New Research Questions “Cycle Of Child Abuse”
Sociologists call it the “Cycle of Violence”—an almost congenital pattern of abuse and neglect that dooms many abused children to one day hurt their own families and others. But now, a new study in the journal Science is calling into question some of our axiomatic beliefs about the futures of child victims.
“The reality is so much more complicated than we originally thought,” says Cathy Spatz Widom, a psychology professor at John Jay College of Criminal Justice in New York City, and coauthor on the paper. “There’s in fact more than one cycle of violence. It’s not one nice, simple story.”
Prior studies of the Cycle of Violence had been short-term with precious few participants, and researchers seldom found official records to corroborate their surveys and in-person interviews.

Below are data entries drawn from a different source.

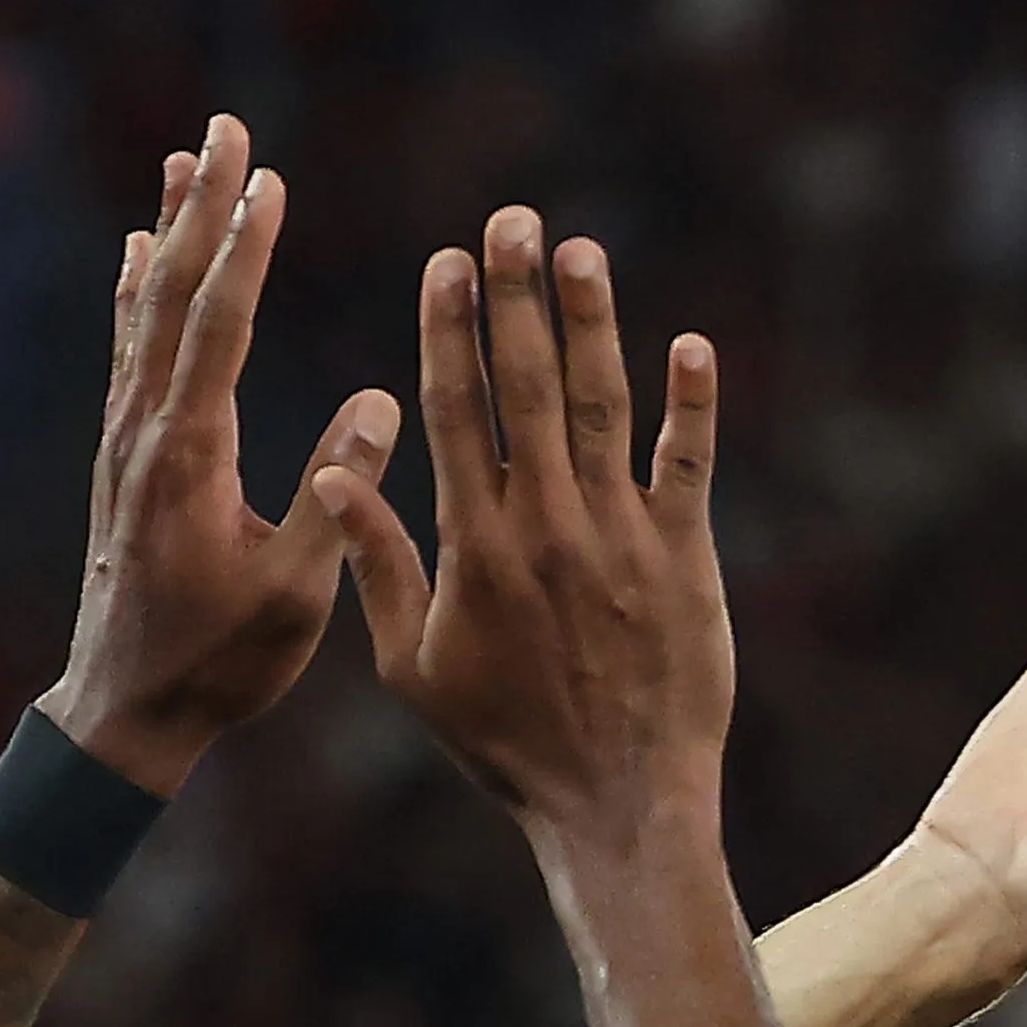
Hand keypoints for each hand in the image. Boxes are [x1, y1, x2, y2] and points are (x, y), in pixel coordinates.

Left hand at [42, 115, 403, 794]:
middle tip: (225, 128)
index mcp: (189, 458)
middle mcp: (144, 431)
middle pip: (171, 293)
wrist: (123, 711)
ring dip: (168, 229)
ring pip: (143, 309)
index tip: (269, 178)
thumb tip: (383, 403)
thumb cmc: (219, 664)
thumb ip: (338, 497)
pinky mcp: (123, 455)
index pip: (219, 327)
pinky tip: (137, 249)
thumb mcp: (293, 594)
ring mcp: (125, 439)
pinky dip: (137, 286)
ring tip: (186, 157)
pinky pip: (129, 346)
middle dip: (202, 207)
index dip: (245, 250)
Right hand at [335, 206, 730, 844]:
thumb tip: (335, 468)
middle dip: (516, 297)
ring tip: (580, 251)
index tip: (445, 261)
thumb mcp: (415, 666)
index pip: (457, 412)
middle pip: (529, 388)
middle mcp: (547, 527)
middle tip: (511, 220)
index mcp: (473, 546)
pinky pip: (689, 467)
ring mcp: (622, 539)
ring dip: (594, 325)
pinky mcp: (686, 560)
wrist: (617, 806)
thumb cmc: (507, 744)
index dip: (450, 330)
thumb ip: (378, 563)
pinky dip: (691, 405)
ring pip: (605, 409)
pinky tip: (691, 344)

Generations of sloppy methodology meant that, until now, we had no clue how many abusive parents were once abused as children (estimates currently range from 7 percent to 70 percent).
However, Widom interviewed several hundred victims of abuse in 1989, and kept tabs on about half of those children as they matured and eventually started families, over the course of three decades. Most of Widom’s subjects are now pushing 50, and most of their children are already in their early 20s. To figure out whether these victims had matured into abusive parents, Widom and her team examined court records and documents from U.S. Child Protective Services, and conducted nearly 1,500 interviews with children and parents.
Widom’s results point toward an unexpected trend: Victims of abuse are more likely to perpetrate neglect or sexual abuse, but not necessarily more likely than the general population to physically abuse their own children. “That was the big surprise,” Widom says. “We don’t see an increase in risk for physical abuse.”
The findings suggest that the Cycle of Abuse is not inevitable, and may provide some comfort to victims of abuse who are wary of starting their own families.
There are, however, potential limitations to this study. Kenneth Dodge, a psychologist at Duke University, told Science Magazine that statistics on physical abuse are especially difficult to track. Dodge suggests the physical abuse figures may be lower because—absent marks or scars—negligence is easier to prove in court, and Child Protective Services often files claims of neglect to get children out of harm’s way with less paperwork.